**Your task**
Switch every "PayPal" in these lines to "Stripe" and give the lines again with nothing else changed, leaving the pictures out of your answer.

**Dataset entries**
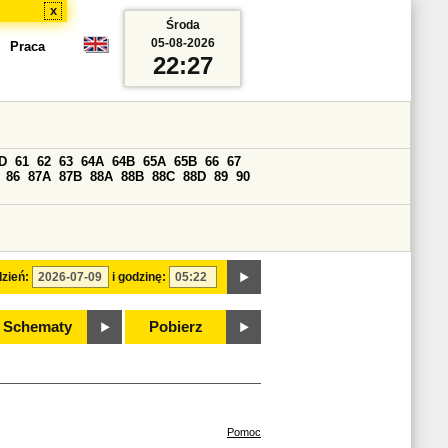
x
Środa
05-08-2026
Praca
22:27
D
61
62
63
64A
64B
65A
65B
66
67
86
87A
87B
88A
88B
88C
88D
89
90
zień:
i godzinę:
Schematy
Pobierz
Pomoc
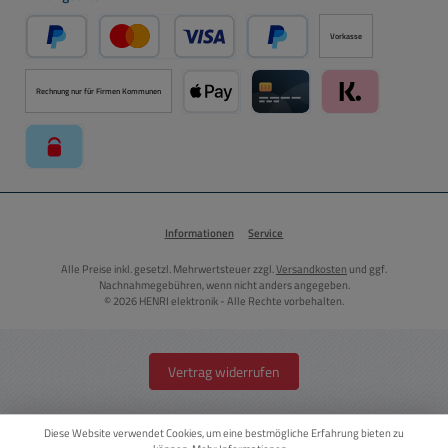
Vorkasse
PayPal
Kredit- oder Debitkarte über PayPal
Später Bezahlen über PayPal
Rechnung nur für Firmen Kommunen
Apple Pay über Mollie Zahlungssystem
Kreditkarte über Mollie Zahl
Klarna über Moll
paysafecard über Mollie Zahlungssystem
Informationen
Service
Alle Preise inkl. gesetzl. Mehrwertsteuer zzgl.
Versandkosten
und ggf.
Nachnahmegebühren, wenn nicht anders angegeben.
© 2026 HENRI elektronik - Alle Rechte vorbehalten.
Vertrag widerrufen
Diese Website verwendet Cookies, um eine bestmögliche Erfahrung bieten zu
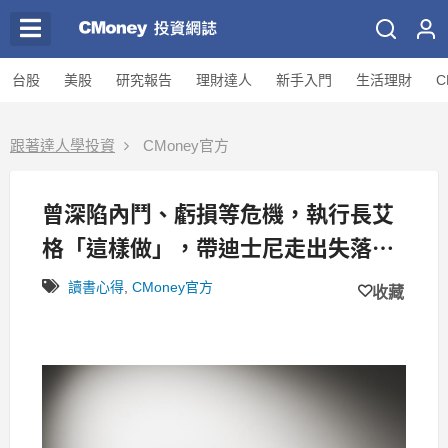
台股
美股
研究報告
理財達人
新手入門
生活理財
C
跟著達人學投資
CMoney官方
曾深陷內鬥、虧損等危機，執行長艾
格「這樣做」，帶迪士尼走出失落的
十年 ！
讀書心得
,
CMoney官方
收藏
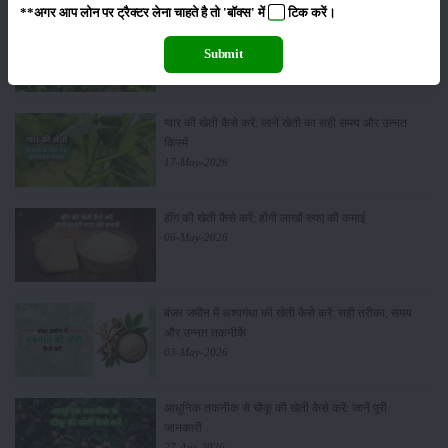
**अगर आप लोन पर ट्रैक्टर लेना चाहते है तो 'बॉक्स' में
टिक
करें।
सीताफल की खेती कैसे करें: होगी लाखों रुपए की कमाई
21-May-2026
Submit
ग्वार की खेती कैसे करें: जानें खेती का सही समय और उन्नत
किस्में
17-May-2026
हींग की खेती कैसे करें: होंगी लाखों रुपए की कमाई
06-May-2026
बंजर जमीन में अश्वगंधा की खेती कैसे करें: सही तरीका, समय
और उन्नत तकनीकें
03-May-2026
आधुनिक तकनीक से चीकू की खेती कैसे करें: जानें पूरी
जानकारी
27-Apr-2026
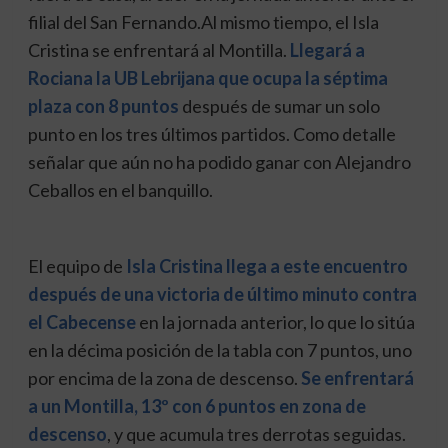
filial del San Fernando.Al mismo tiempo, el Isla
Cristina se enfrentará al Montilla.
Llegará a
Rociana la UB Lebrijana que ocupa la séptima
plaza con 8 puntos
después de sumar un solo
punto en los tres últimos partidos. Como detalle
señalar que aún no ha podido ganar con Alejandro
Ceballos en el banquillo.
El equipo de
Isla Cristina llega a este encuentro
después de una victoria de último minuto contra
el Cabecense
en la jornada anterior, lo que lo sitúa
en la décima posición de la tabla con 7 puntos, uno
por encima de la zona de descenso.
Se enfrentará
a un Montilla, 13º con 6 puntos en zona de
descenso
, y que acumula tres derrotas seguidas.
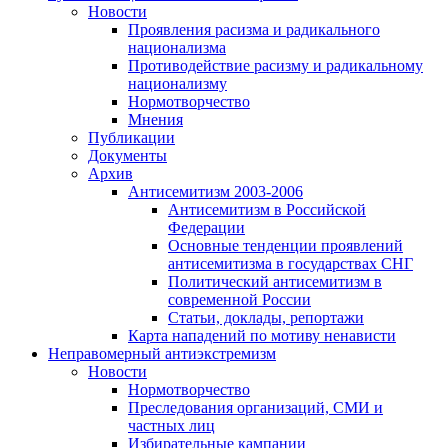
Новости
Проявления расизма и радикального
национализма
Противодействие расизму и радикальному
национализму
Нормотворчество
Мнения
Публикации
Документы
Архив
Антисемитизм 2003-2006
Антисемитизм в Российской
Федерации
Основные тенденции проявлений
антисемитизма в государствах СНГ
Политический антисемитизм в
современной России
Статьи, доклады, репортажи
Карта нападений по мотиву ненависти
Неправомерный антиэкстремизм
Новости
Нормотворчество
Преследования организаций, СМИ и
частных лиц
Избирательные кампании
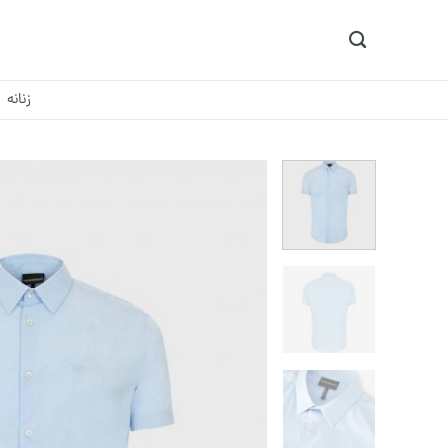
Ski
t
conten
زنانه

**Answer**
x
Środa
05-08-2026
Praca
22:27
D
61
62
63
64A
64B
65A
65B
66
67
86
87A
87B
88A
88B
88C
88D
89
90
zień:
i godzinę:
Schematy
Pobierz
Pomoc
Vorkasse
Stripe
Kredit- oder Debitkarte über Stripe
Später Bezahlen über Stripe
Rechnung nur für Firmen Kommunen
Apple Pay über Mollie Zahlungssystem
Kreditkarte über Mollie Zahl
Klarna über Moll
paysafecard über Mollie Zahlungssystem
Informationen
Service
Alle Preise inkl. gesetzl. Mehrwertsteuer zzgl.
Versandkosten
und ggf.
Nachnahmegebühren, wenn nicht anders angegeben.
© 2026 HENRI elektronik - Alle Rechte vorbehalten.
Vertrag widerrufen
Diese Website verwendet Cookies, um eine bestmögliche Erfahrung bieten zu
台股
美股
研究報告
理財達人
新手入門
生活理財
C
跟著達人學投資
CMoney官方
曾深陷內鬥、虧損等危機，執行長艾
格「這樣做」，帶迪士尼走出失落的
十年 ！
讀書心得
,
CMoney官方
收藏
**अगर आप लोन पर ट्रैक्टर लेना चाहते है तो 'बॉक्स' में
टिक
करें।
सीताफल की खेती कैसे करें: होगी लाखों रुपए की कमाई
21-May-2026
Submit
ग्वार की खेती कैसे करें: जानें खेती का सही समय और उन्नत
किस्में
17-May-2026
हींग की खेती कैसे करें: होंगी लाखों रुपए की कमाई
06-May-2026
बंजर जमीन में अश्वगंधा की खेती कैसे करें: सही तरीका, समय
और उन्नत तकनीकें
03-May-2026
आधुनिक तकनीक से चीकू की खेती कैसे करें: जानें पूरी
जानकारी
27-Apr-2026
filial del San Fernando.Al mismo tiempo, el Isla
Cristina se enfrentará al Montilla.
Llegará a
Rociana la UB Lebrijana que ocupa la séptima
plaza con 8 puntos
después de sumar un solo
punto en los tres últimos partidos. Como detalle
señalar que aún no ha podido ganar con Alejandro
Ceballos en el banquillo.
El equipo de
Isla Cristina llega a este encuentro
después de una victoria de último minuto contra
el Cabecense
en la jornada anterior, lo que lo sitúa
en la décima posición de la tabla con 7 puntos, uno
por encima de la zona de descenso.
Se enfrentará
a un Montilla, 13º con 6 puntos en zona de
descenso
, y que acumula tres derrotas seguidas.
Новости
Проявления расизма и радикального
национализма
Противодействие расизму и радикальному
национализму
Нормотворчество
Мнения
Публикации
Документы
Архив
Антисемитизм 2003-2006
Антисемитизм в Российской
Федерации
Основные тенденции проявлений
антисемитизма в государствах СНГ
Политический антисемитизм в
современной России
Статьи, доклады, репортажи
Карта нападений по мотиву ненависти
Неправомерный антиэкстремизм
Новости
Нормотворчество
Преследования организаций, СМИ и
частных лиц
Избирательные кампании
Ski
t
conten
زنانه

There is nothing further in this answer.